(Extracted data)

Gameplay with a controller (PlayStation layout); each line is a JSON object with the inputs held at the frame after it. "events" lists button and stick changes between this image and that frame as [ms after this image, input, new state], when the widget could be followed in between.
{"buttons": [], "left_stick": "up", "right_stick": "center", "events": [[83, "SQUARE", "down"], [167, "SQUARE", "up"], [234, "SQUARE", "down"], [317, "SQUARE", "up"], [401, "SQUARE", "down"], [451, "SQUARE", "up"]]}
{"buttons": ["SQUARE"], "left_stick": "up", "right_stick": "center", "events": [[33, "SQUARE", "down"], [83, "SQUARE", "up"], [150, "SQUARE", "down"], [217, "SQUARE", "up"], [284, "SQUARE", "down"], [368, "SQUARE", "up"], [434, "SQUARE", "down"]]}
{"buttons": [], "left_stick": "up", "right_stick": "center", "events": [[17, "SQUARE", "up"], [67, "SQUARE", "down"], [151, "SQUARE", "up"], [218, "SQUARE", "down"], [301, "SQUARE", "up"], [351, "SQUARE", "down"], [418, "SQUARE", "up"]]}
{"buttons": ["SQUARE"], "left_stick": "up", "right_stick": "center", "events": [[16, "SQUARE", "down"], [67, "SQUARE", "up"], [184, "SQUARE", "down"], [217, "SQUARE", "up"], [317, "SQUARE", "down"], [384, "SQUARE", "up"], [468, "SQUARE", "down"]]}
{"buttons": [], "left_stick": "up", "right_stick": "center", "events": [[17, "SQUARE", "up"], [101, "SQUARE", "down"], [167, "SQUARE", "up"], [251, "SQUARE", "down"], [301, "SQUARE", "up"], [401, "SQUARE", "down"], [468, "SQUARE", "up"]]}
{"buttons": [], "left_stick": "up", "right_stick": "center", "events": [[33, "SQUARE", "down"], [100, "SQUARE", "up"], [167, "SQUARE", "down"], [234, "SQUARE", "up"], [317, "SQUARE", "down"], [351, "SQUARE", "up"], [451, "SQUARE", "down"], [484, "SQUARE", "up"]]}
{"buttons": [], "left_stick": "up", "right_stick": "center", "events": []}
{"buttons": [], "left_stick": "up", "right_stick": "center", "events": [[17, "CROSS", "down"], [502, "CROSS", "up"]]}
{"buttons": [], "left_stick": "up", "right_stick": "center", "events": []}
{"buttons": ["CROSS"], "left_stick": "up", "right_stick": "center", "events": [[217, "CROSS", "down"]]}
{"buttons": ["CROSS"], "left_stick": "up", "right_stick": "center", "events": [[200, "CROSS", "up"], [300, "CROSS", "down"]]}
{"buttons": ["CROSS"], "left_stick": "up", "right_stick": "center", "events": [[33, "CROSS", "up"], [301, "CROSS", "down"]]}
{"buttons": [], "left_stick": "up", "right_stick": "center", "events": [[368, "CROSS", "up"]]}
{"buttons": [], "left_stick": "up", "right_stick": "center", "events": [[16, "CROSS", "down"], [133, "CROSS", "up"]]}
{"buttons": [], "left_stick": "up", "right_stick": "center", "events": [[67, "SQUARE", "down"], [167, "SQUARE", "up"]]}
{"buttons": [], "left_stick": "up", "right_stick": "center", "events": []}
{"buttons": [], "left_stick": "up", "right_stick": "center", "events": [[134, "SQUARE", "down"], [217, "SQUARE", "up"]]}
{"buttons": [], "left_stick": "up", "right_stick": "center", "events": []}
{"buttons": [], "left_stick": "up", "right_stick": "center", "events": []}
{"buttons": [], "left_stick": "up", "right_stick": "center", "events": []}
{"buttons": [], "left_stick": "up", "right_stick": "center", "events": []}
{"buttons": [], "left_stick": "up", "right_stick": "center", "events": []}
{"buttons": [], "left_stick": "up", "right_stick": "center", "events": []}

(End Extracted data)

● Problem details:
Every line in the listing above should be repeated exactly.

● Response area:
Gameplay with a controller (PlayStation layout); each line is a JSON object with the inputs held at the frame after it. "events" lists button and stick changes between this image and that frame as [ms after this image, input, new state], when the widget could be followed in between.
{"buttons": [], "left_stick": "up", "right_stick": "center", "events": [[83, "SQUARE", "down"], [167, "SQUARE", "up"], [234, "SQUARE", "down"], [317, "SQUARE", "up"], [401, "SQUARE", "down"], [451, "SQUARE", "up"]]}
{"buttons": ["SQUARE"], "left_stick": "up", "right_stick": "center", "events": [[33, "SQUARE", "down"], [83, "SQUARE", "up"], [150, "SQUARE", "down"], [217, "SQUARE", "up"], [284, "SQUARE", "down"], [368, "SQUARE", "up"], [434, "SQUARE", "down"]]}
{"buttons": [], "left_stick": "up", "right_stick": "center", "events": [[17, "SQUARE", "up"], [67, "SQUARE", "down"], [151, "SQUARE", "up"], [218, "SQUARE", "down"], [301, "SQUARE", "up"], [351, "SQUARE", "down"], [418, "SQUARE", "up"]]}
{"buttons": ["SQUARE"], "left_stick": "up", "right_stick": "center", "events": [[16, "SQUARE", "down"], [67, "SQUARE", "up"], [184, "SQUARE", "down"], [217, "SQUARE", "up"], [317, "SQUARE", "down"], [384, "SQUARE", "up"], [468, "SQUARE", "down"]]}
{"buttons": [], "left_stick": "up", "right_stick": "center", "events": [[17, "SQUARE", "up"], [101, "SQUARE", "down"], [167, "SQUARE", "up"], [251, "SQUARE", "down"], [301, "SQUARE", "up"], [401, "SQUARE", "down"], [468, "SQUARE", "up"]]}
{"buttons": [], "left_stick": "up", "right_stick": "center", "events": [[33, "SQUARE", "down"], [100, "SQUARE", "up"], [167, "SQUARE", "down"], [234, "SQUARE", "up"], [317, "SQUARE", "down"], [351, "SQUARE", "up"], [451, "SQUARE", "down"], [484, "SQUARE", "up"]]}
{"buttons": [], "left_stick": "up", "right_stick": "center", "events": []}
{"buttons": [], "left_stick": "up", "right_stick": "center", "events": [[17, "CROSS", "down"], [502, "CROSS", "up"]]}
{"buttons": [], "left_stick": "up", "right_stick": "center", "events": []}
{"buttons": ["CROSS"], "left_stick": "up", "right_stick": "center", "events": [[217, "CROSS", "down"]]}
{"buttons": ["CROSS"], "left_stick": "up", "right_stick": "center", "events": [[200, "CROSS", "up"], [300, "CROSS", "down"]]}
{"buttons": ["CROSS"], "left_stick": "up", "right_stick": "center", "events": [[33, "CROSS", "up"], [301, "CROSS", "down"]]}
{"buttons": [], "left_stick": "up", "right_stick": "center", "events": [[368, "CROSS", "up"]]}
{"buttons": [], "left_stick": "up", "right_stick": "center", "events": [[16, "CROSS", "down"], [133, "CROSS", "up"]]}
{"buttons": [], "left_stick": "up", "right_stick": "center", "events": [[67, "SQUARE", "down"], [167, "SQUARE", "up"]]}
{"buttons": [], "left_stick": "up", "right_stick": "center", "events": []}
{"buttons": [], "left_stick": "up", "right_stick": "center", "events": [[134, "SQUARE", "down"], [217, "SQUARE", "up"]]}
{"buttons": [], "left_stick": "up", "right_stick": "center", "events": []}
{"buttons": [], "left_stick": "up", "right_stick": "center", "events": []}
{"buttons": [], "left_stick": "up", "right_stick": "center", "events": []}
{"buttons": [], "left_stick": "up", "right_stick": "center", "events": []}
{"buttons": [], "left_stick": "up", "right_stick": "center", "events": []}
{"buttons": [], "left_stick": "up", "right_stick": "center", "events": []}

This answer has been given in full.